** STORED DATA follows **

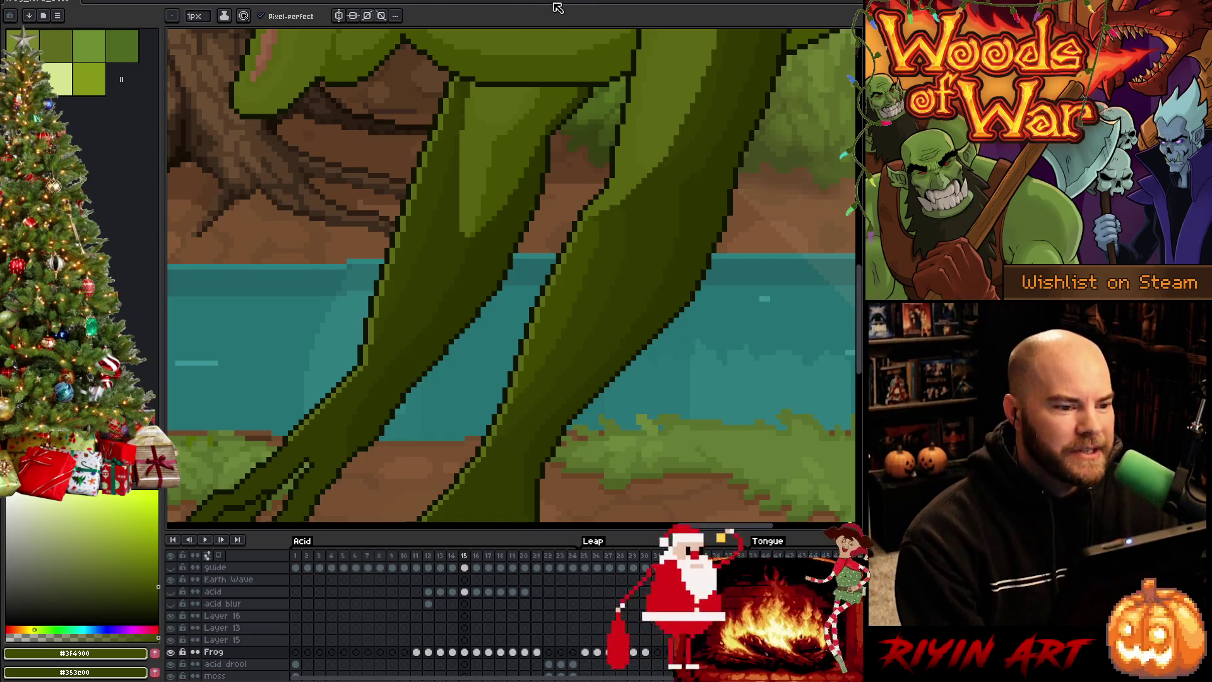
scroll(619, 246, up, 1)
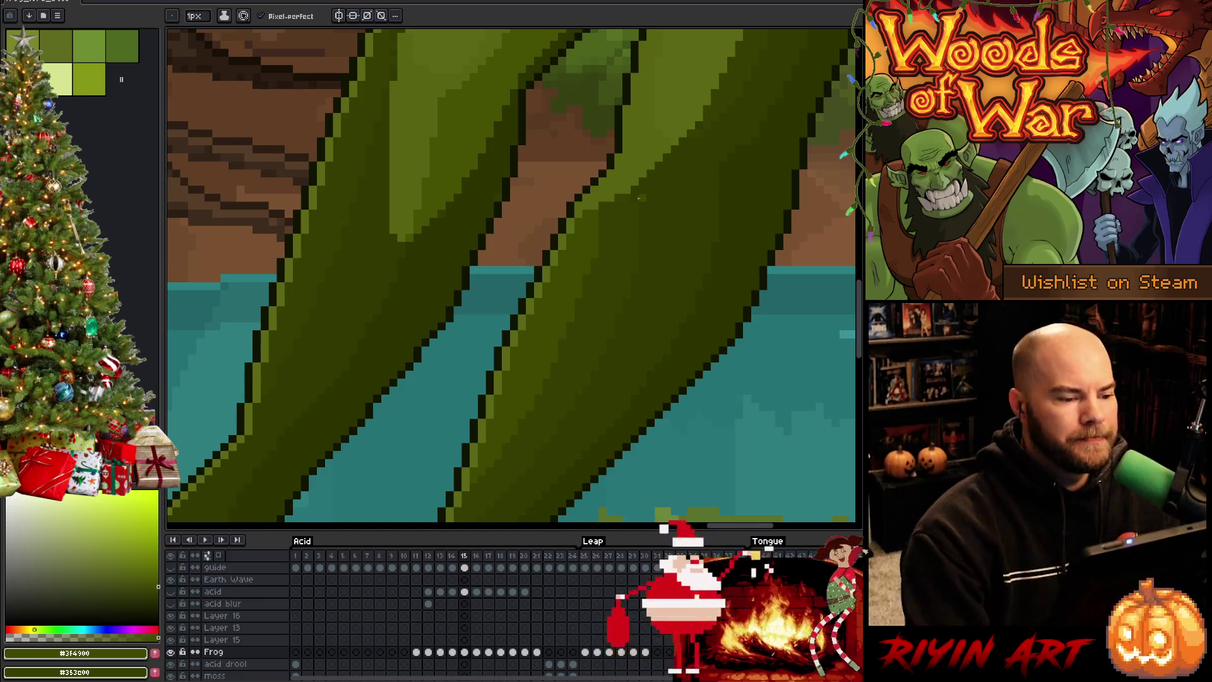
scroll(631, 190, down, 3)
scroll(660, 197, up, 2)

** End of STORED DATA **

TASK:
Repeat the material verbatim. Do not carry over any picture.

EXERCISE RESULT:
scroll(619, 246, up, 1)
scroll(631, 190, down, 3)
scroll(660, 197, up, 2)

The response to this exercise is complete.